What the task requires: Only those lines in the data below from the line containing "M613,55L616,73L596,76L594,58Z" through the line containing "M183,274L188,315L174,317L169,276Z", both included, should be restated word for word.

---------- Records for the task

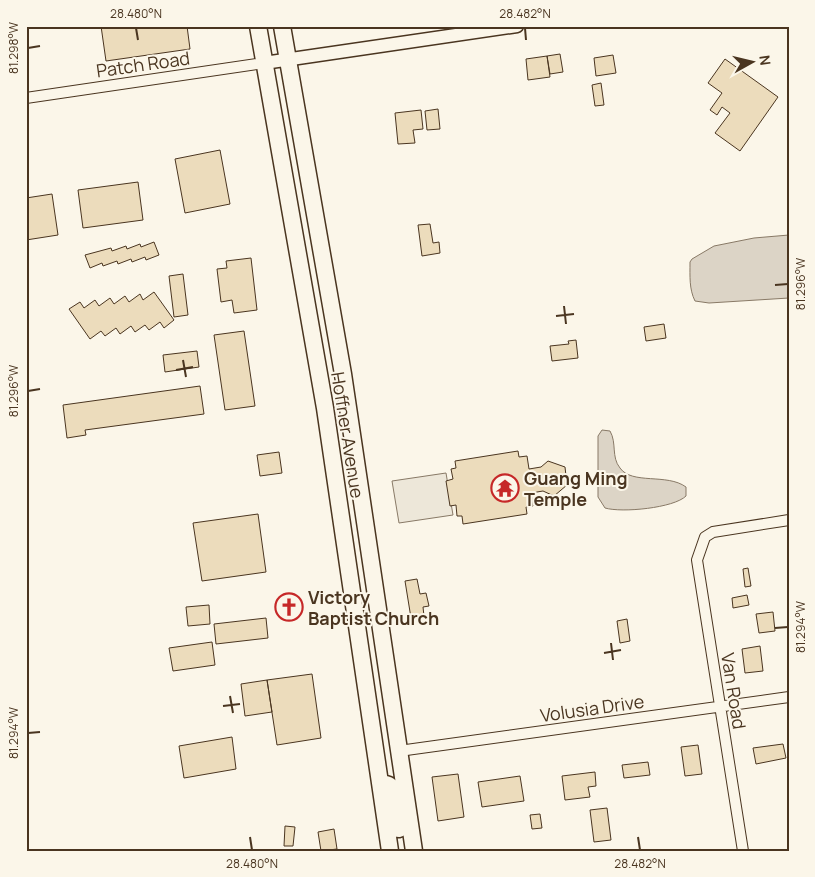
<svg xmlns="http://www.w3.org/2000/svg" width="815" height="877" viewBox="0 0 815 877" font-family="Manrope,sans-serif">
<style>
.parking{fill:#ede7d9;stroke:#887966}
.water{fill:#dcd4c6;stroke:#887966}
.building{fill:#ecdcbc;stroke:#4a3520}
.lines{fill:none;stroke-linecap:round;stroke-linejoin:round}
.minor-casing{stroke:#4a3520;stroke-width:12}
.tertiary-casing{stroke:#4a3520;stroke-width:15}
.primary-casing{stroke:#4a3520;stroke-width:19}
.minor{stroke:#fbf6e9;stroke-width:10}
.tertiary{stroke:#fbf6e9;stroke-width:12}
.primary{stroke:#fbf6e9;stroke-width:16}
.ticks{fill:none;stroke:#4a3520;stroke-width:2}
.labels{text-anchor:middle;dominant-baseline:central;stroke-width:4;stroke-linejoin:round;paint-order:stroke}
.street-label{font-size:18px;fill:#4a3520;stroke:#fbf6e9}
.poi-label{font-size:18px;font-weight:bold;fill:#4a3520;stroke:#fbf6e9;text-anchor:start}
.neatline{fill:none;stroke:#4a3520;stroke-width:2}
.ticks-label{font-size:12px;text-anchor:middle;fill:#4a3520}
</style>
<rect width="100%" height="100%" fill="#fbf6e9"/>
<!-- parking -->
<path class="parking" d="M446,473L453,515L399,523L392,481Z"/>
<!-- water -->
<path class="water" d="M789,235V298L709,303L695,301C689,289 690,276 690,262L692,259L714,246L754,238Z
M602,430L610,431C617,443 611,457 620,468C632,485 667,473 686,487V496C674,508 622,513 605,508L598,497V436Z"/>
<!-- building -->
<path class="building" d="M101,26H187L190,49L106,61Z
M560,54L563,72L550,74L547,56Z
M613,55L616,73L596,76L594,58Z
M547,56L550,77L528,80L526,59Z
M725,59L778,97L740,151L715,133L730,113L722,107L717,115L710,110L722,93L708,83Z
M601,83L604,105L595,106L592,85Z
M438,109L440,129L427,130L425,111Z
M421,110L423,129L413,130L415,143L398,144L395,113Z
M220,150L230,204L185,213L175,159Z
M138,182L143,220L83,228L78,190Z
M52,194L58,235L26,240V198Z
M430,224L433,243L439,242L440,253L422,256L418,225Z
M154,242L159,255L146,260L145,257L132,262L131,259L118,264L117,261L103,266L102,263L90,268L85,255L111,248L112,251L126,246L127,249L140,244L141,247Z
M251,258L257,310L234,313L232,300L221,302L217,269L227,268L226,261Z
M183,274L188,315L174,317L169,276Z
M154,292L174,320L164,328L160,322L149,330L145,325L135,332L131,326L120,334L116,328L105,336L101,331L90,339L69,309L80,302L84,308L95,300L99,306L110,298L114,304L125,296L129,302L140,294L143,300Z
M664,324L666,338L646,341L644,327Z
M244,331L255,406L225,410L214,335Z
M576,340L578,358L552,361L550,346L569,344L568,341Z
M197,351L199,367L165,372L163,355Z
M200,386L204,414L85,430L86,435L67,438L63,405Z
M518,451L519,457L527,456L529,469L541,467L548,461L565,467L567,485L554,496L543,491L531,493L533,506L526,507L527,514L463,524L462,516H457L456,505L450,506L446,481L453,479L451,469L456,468L455,461Z
M279,452L282,473L260,476L257,455Z
M258,514L266,572L202,581L193,523Z
M748,568L751,586L745,587L743,569Z
M417,579L420,594L426,593L429,606L423,607L424,616L411,618L405,581Z
M747,595L749,605L733,608L732,598Z
M209,605L210,624L188,626L186,607Z
M773,612L775,631L759,633L756,614Z
M266,618L268,638L216,644L214,624Z
M627,619L630,641L620,643L617,621Z
M212,642L215,665L173,671L169,648Z
M760,646L763,671L745,673L742,649Z
M312,674L321,738L277,745L267,680Z
M267,680L272,712L245,716L241,684Z
M232,737L236,769L184,778L179,746Z
M783,744L786,758L756,764L753,748Z
M698,745L702,774L685,776L681,747Z
M648,762L650,775L624,778L622,765Z
M595,772L596,786L588,787L590,797L565,800L562,776Z
M458,774L464,817L438,821L432,777Z
M520,776L524,801L482,807L478,782Z
M607,808L611,840L594,842L590,810Z
M540,814L542,828L532,829L530,815Z
M285,826L295,827L293,846H284Z
M334,829L337,849L321,851L318,832Z"/>
<g class="lines">
<!-- minor casing -->
<g class="minor-casing">
<path id="minor" d="M26,98L264,63
M399,751L789,697
M743,851L697,560L705,537L713,532L789,520"/>
</g>
<!-- tertiary casing -->
<g class="tertiary-casing">
<path id="tertiary" d="M264,63L517,26"/>
</g>
<!-- primary casing -->
<g class="primary-casing">
<path id="primary" d="M258,26L325,408L390,851
M282,26L343,374L414,851
M380,782L389,785L394,794L399,829"/>
</g>
<!-- minor -->
<use href="#minor" class="minor"/>
<!-- tertiary -->
<use href="#tertiary" class="tertiary"/>
<!-- primary -->
<use href="#primary" class="primary"/>
</g>
<!-- ticks -->
<path class="ticks" d="M136,28L138,40M525,28L526,40M28,48L40,46M775,285L788,284M564,306L566,324M556,316L574,314M183,360L186,377M176,370L193,367M28,391L40,389M775,628L788,627M611,643L613,660M604,653L621,650M230,696L233,713M223,706L240,704M28,733L40,732M250,837L252,850M638,837L640,850"/>
<!-- icons -->
<defs>
<g id="temple-ring" transform="scale(1.4375)"><circle r="9.5" fill="#fbf6e9" stroke="#c62828" stroke-width="1.5"/><path d="M0-6L5-2H3V0L6.5 2.5H4V6H1.5V3h-3V6H-4V2.5H-6.5L-3 0V-2H-5Z" fill="#c62828"/></g>
<g id="church-ring" transform="scale(1.4375)"><circle r="9.5" fill="#fbf6e9" stroke="#c62828" stroke-width="1.5"/><path d="M-1.2-6h2.4v3.5h3.3v2.4h-3.3V6h-2.4V-.1h-3.3v-2.4h3.3Z" fill="#c62828"/></g>
</defs>
<g fill-rule="evenodd">
<use href="#temple-ring" x="505" y="488"/>
<use href="#church-ring" x="289" y="607"/>
</g>
<g class="labels">
<!-- street labels -->
<g class="street-label">
<text transform="translate(143 64) rotate(-8)">Patch Road</text>
<text transform="translate(348 435) rotate(81)">Hoffner Avenue</text>
<text transform="translate(734 691) rotate(81)">Van Road</text>
<text transform="translate(592 708) rotate(-8)">Volusia Drive</text>
</g>
<!-- poi labels -->
<g class="poi-label">
<text x="524" y="478">Guang Ming<tspan x="524" dy="21">Temple</tspan></text>
<text x="308" y="597">Victory<tspan x="308" dy="21">Baptist Church</tspan></text>
</g>
</g>
<!-- border -->
<rect width="815" height="877" fill="none" stroke="#fbf6e9" stroke-width="55"/>
<!-- north arrow -->
<g transform="translate(752 62) rotate(82)" stroke="#fbf6e9" stroke-width="4" paint-order="stroke">
<path d="M0-4L9 19L0 12L-9 19Z" fill="#4a3520"/>
<text y="-8" font-size="14" font-weight="bold" text-anchor="middle" fill="#4a3520">N</text>
</g>
<rect x="28" y="28" width="760" height="822" class="neatline"/>
<g class="ticks-label">
<text x="136" y="18">28.480°N</text>
<text x="525" y="18">28.482°N</text>
<text transform="translate(14 48) rotate(-90)" y="4">81.298°W</text>
<text transform="translate(801 284) rotate(-90)" y="4">81.296°W</text>
<text transform="translate(14 391) rotate(-90)" y="4">81.296°W</text>
<text transform="translate(801 627) rotate(-90)" y="4">81.294°W</text>
<text transform="translate(14 733) rotate(-90)" y="4">81.294°W</text>
<text x="252" y="868">28.480°N</text>
<text x="640" y="868">28.482°N</text>
</g>
</svg>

--------------------

Task answer:
M613,55L616,73L596,76L594,58Z
M547,56L550,77L528,80L526,59Z
M725,59L778,97L740,151L715,133L730,113L722,107L717,115L710,110L722,93L708,83Z
M601,83L604,105L595,106L592,85Z
M438,109L440,129L427,130L425,111Z
M421,110L423,129L413,130L415,143L398,144L395,113Z
M220,150L230,204L185,213L175,159Z
M138,182L143,220L83,228L78,190Z
M52,194L58,235L26,240V198Z
M430,224L433,243L439,242L440,253L422,256L418,225Z
M154,242L159,255L146,260L145,257L132,262L131,259L118,264L117,261L103,266L102,263L90,268L85,255L111,248L112,251L126,246L127,249L140,244L141,247Z
M251,258L257,310L234,313L232,300L221,302L217,269L227,268L226,261Z
M183,274L188,315L174,317L169,276Z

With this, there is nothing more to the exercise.